There’s a story by Jhumpa Lahiri called “A Temporary Matter” where the power goes out for a few days in Boston and a newly married couple tells each other, ritualistically, as they light candles each evening, something they have never told each other before. By the end of the power outage they have split up — the truths they have unleashed are too brutal and honest for the thin structure of their marriage.
I thought of this story last week when the power was out for two days, our kitchen piled with dishes from the weekend, our fridge almost bare, and our cupboard stocked with only a few odds and ends. We needed to go shopping, but where would we put everything? Plus, as always seemed to be the case in my childhood, this power outage was timed perfectly to a between-checks dip where we had so little in our bank account that we couldn’t just jet down to Flatbread for some pizza.
When I was growing up in the small house my parents built in the woods, it seemed that a crisis like running out of water, or long stretches of no power from a violent storm, also was always coupled with financial strain. But if nothing more, my parents taught me a sense of survival, a sense of “making do with what you got,” an earthy fundamentalist belief that we could grow and forage for much of what we needed.
And so, when the storm came and left a huge gaping hole in our fence exposing our dining room to the street and destroying our privacy, robbing our dog Hopper of his beloved yard and the freedom of going out on his own to sniff around and bark at the moon, there was a moment where the crush of what felt like minor disaster all around me and the tightness of no money felt like too much. I was anxious and overwhelmed, almost angry. But then, coming up the hill from the gym, the lights dark in all the houses, nary a street light in sight, the sky pumping its own dark stormy light, I felt an inner peace come over me, almost a complete relief at the silence. Later, before dinner, as Cowboy heated up on our gas range some odds and ends soup I’d made the day before from everything in the freezer, I remembered my father making chapati, Indian whole grain unleavened bread, in the gas light of our homestead, the fire flickering under the spitting oil in the pan.

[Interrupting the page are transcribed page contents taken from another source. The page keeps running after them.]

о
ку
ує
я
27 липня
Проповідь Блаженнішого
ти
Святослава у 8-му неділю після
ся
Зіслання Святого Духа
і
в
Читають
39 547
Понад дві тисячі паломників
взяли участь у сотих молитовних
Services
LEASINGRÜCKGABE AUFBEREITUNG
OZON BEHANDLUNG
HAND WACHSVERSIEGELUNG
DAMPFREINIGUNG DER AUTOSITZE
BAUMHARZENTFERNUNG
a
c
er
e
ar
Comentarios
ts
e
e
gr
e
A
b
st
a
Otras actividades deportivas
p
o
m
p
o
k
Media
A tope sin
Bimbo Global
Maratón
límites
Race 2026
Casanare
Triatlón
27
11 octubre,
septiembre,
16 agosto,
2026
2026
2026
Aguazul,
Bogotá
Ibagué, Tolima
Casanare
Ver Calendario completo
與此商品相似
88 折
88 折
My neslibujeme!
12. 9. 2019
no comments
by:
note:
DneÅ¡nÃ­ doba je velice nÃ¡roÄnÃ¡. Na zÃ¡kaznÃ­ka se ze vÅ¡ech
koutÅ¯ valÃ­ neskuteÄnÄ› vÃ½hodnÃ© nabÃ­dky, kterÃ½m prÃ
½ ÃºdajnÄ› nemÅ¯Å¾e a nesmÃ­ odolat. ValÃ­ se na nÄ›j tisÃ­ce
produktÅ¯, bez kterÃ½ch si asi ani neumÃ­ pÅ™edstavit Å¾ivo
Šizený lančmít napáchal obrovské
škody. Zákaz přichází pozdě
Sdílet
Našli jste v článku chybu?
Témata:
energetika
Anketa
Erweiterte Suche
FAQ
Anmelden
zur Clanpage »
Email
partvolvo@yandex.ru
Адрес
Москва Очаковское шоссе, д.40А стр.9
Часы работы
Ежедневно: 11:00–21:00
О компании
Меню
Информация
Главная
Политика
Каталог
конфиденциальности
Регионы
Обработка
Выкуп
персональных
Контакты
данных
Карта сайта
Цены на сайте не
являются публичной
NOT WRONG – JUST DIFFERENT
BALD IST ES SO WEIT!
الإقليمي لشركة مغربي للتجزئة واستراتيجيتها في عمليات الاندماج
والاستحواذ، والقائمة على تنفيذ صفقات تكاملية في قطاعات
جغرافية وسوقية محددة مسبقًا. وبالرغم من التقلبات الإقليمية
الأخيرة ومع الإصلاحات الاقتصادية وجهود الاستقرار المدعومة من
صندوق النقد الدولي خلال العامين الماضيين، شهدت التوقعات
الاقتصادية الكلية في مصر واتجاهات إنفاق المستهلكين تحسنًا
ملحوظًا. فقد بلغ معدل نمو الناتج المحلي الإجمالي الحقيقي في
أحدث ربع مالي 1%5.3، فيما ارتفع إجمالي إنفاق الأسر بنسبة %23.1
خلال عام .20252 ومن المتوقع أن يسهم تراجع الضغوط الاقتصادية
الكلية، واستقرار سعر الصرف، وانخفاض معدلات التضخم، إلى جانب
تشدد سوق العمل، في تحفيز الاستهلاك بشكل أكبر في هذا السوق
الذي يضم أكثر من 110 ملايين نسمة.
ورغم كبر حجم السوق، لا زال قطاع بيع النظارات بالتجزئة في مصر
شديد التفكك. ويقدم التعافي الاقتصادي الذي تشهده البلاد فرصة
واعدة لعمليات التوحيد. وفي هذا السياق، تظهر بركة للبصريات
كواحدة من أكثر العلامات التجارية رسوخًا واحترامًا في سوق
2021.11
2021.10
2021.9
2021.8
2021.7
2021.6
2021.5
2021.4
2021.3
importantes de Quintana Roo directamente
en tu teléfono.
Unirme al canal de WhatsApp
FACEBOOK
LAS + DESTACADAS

And so, with candlelight as my guide, I pulled the last bits of flour and salt and oil out of our cupboard, mixed them up in a bowl, kneaded them until smooth and silken, rolled out the small orbs, and drooped them in a heated a pan. When dinner was ready, we sat down to candlelight and freshly made unleavened bread, soup, and one of the most romantic dinners ever. And not because it was sexy, but because we felt we could survive.
In this world of competing energies and lights and e-mail and computers and phones and BlackBerries and everything else designed to make our lives easier, we can forget that the easiest, most rewarding things are the simplest, when the most basic of needs are fulfilled: warm food, hugs, candlelight, something made from scratch.